O-mode ultrasound reduces artifacts
November 6, 2014 --
Sunday, November 30 | 12:05 p.m.-12:15 p.m. | SSA21-09 | Room S405AB
In this Sunday presentation, researchers will discuss how O-mode ultrasound is a promising technique for reducing artifacts typical with B-mode imaging.
Conventional ultrasound is limited by the need for beamforming, according to presenter Dr. Richard Barr, PhD, of Northeastern Ohio Medical University, and colleagues. O-mode ultrasound does not require a beamformer, offers constant lateral resolution, and decreases the shadowing that can arise from small pockets of gas. Barr's team conducted a pilot study to evaluate the use of O-mode imaging in a clinical setting.
The study included 10 patients who each received a complete abdominal ultrasound exam on a conventional ultrasound scanner as well as an O-mode device. A group of experienced ultrasound radiologists compared the images, ranking them on depth of penetration, shadowing artifacts, and overall image quality.
For all 10 cases, O-mode ultrasound visualized deep structures as well as or better than conventional B-mode ultrasound, the researchers found. In addition, O-mode ultrasound was able to visualize areas shadowed by ribs or small pockets of gas that B-mode could not.

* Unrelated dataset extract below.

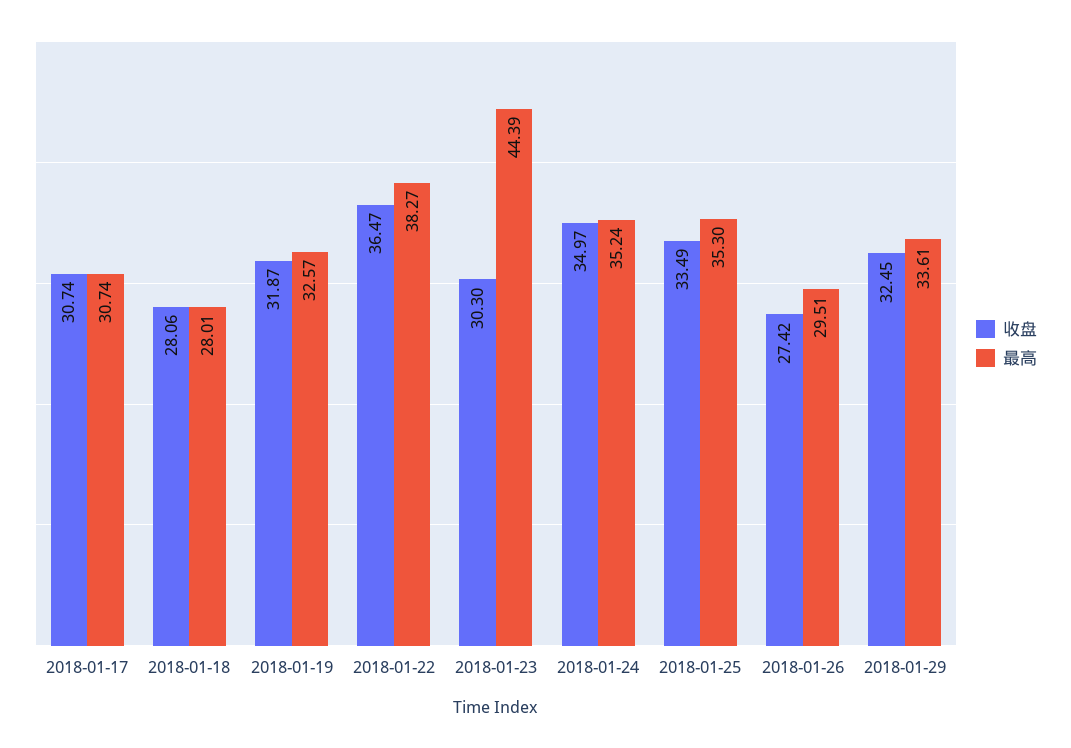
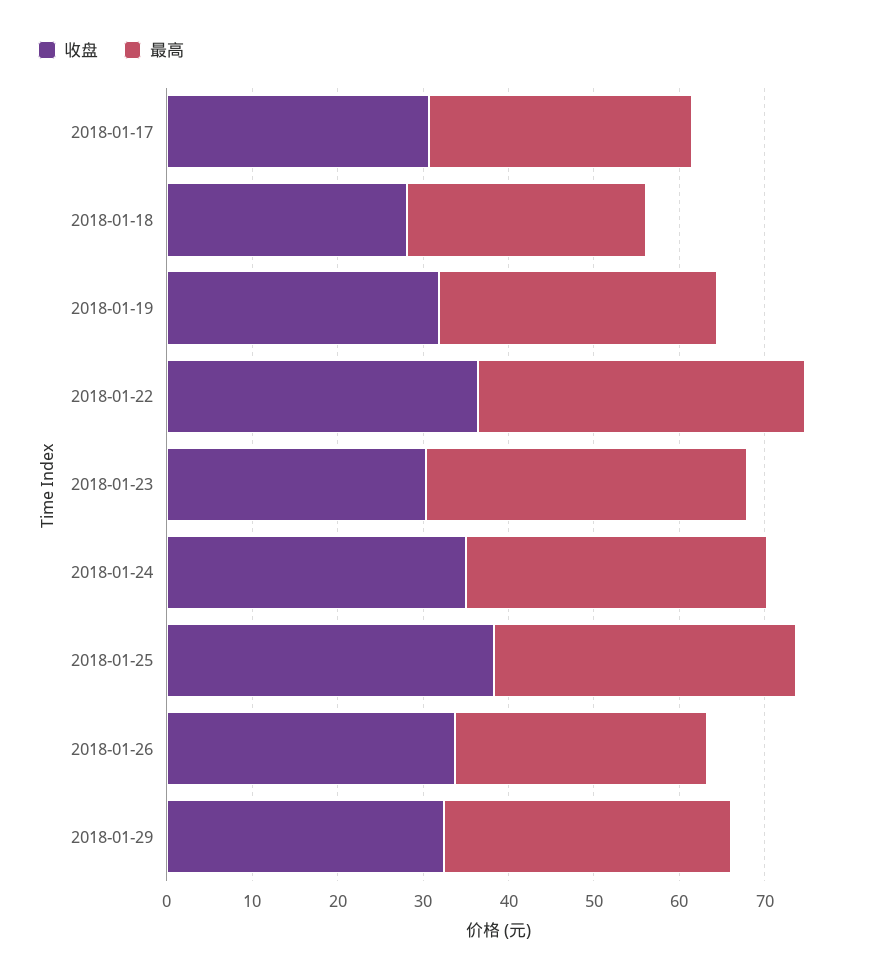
最高, 2018-01-23: 44.39 -> 38
收盘, 2018-01-25: 33.49 -> 38
收盘, 2018-01-26: 27.42 -> 34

O-mode Ultrasound, A New Novel TechniqueRichard Gary Barr MD, PhD (Presenter): Consultant, Siemens AG Consultant, Koninklijke Philips NV Research Grant, Siemens AG Research Grant, SuperSonic Imagine Speakers Bureau, Koninklijke Philips NV Research Grant, Bracco Group Speakers Bureau, Siemens AG Consultant, Toshiba Corporation Research Grant, Esaote SpA , Alex Lomes PhD : Stockholder, Orcasonix Ltd , Mati Shirizly PhD : Shareholder, Orcasonix Ltd.
Conventional US limitations and artifacts are related to the need for beam forming. O-mode introduces a novel approach that does not require a beam former, provides constant lateral resolution independent on depth of penetration and significantly decreases the shadowing from small pockets of gas allowing for new imaging windows to be utilized. The Doppler effect is evoked artificially by transmitting US signal from a "moving" transducer. Such transmitting scheme creates echo with different RF frequency shifts coming from different scatterers, which are located at the same depth, but at different lateral positions. This method provides exact lateral localization by exchanging the traditional focusing procedure (along line-of-sight) to signal processing of frequency-modulated signals coming from each depth, maintaining constant lateral resolution and improved
shadowing performance. This is a pilot study to evaluate O-mode in a clinical setting.
METHOD AND MATERIALS
10 patients participated in an IRB approved, HIPPA compliant study to evaluate the possible potential advantages of the O-mode imaging. Patients received a complete abdominal exam on a conventional ultrasound system (Esaote, My Lab Twice, Genoa, IT; Philips IU22, Bothell, Wa, or Siemens S3000, Mountain View, Ca) in addition to the Orcasonix O-mode system. Comparison of the images was performed by visual inspection by a board certified Radiologists with 20 years experience in ultrasound imaging. Images were scored as to depth of penetration, shadowing artifacts, and overall acceptability of image quality.
In all 10 cases O-mode was able to visualize deep structures equally or better than conventional B-mode. In areas of shadowing from ribs or small pockets of gas O-mode was able to visualize structures deep to the bone or gas which were able to be visualized on B-mode.
Preliminary clinical validation of O-mode imaging is promising. Additional post processing is required to improve O-mode image quality. O-mode imaging has several advantages over B-mode imaging including increased deep visualization, marked decreased shadowing and refractive artifacts. Without the need for a beam former smaller lighter ultrasound systems are possible.
O-mode imaging can improve ultrasound imaging by significantly decreasing artifacts seen in B-mode imaging. The lack of a beam former allows for smaller ultrasound systems.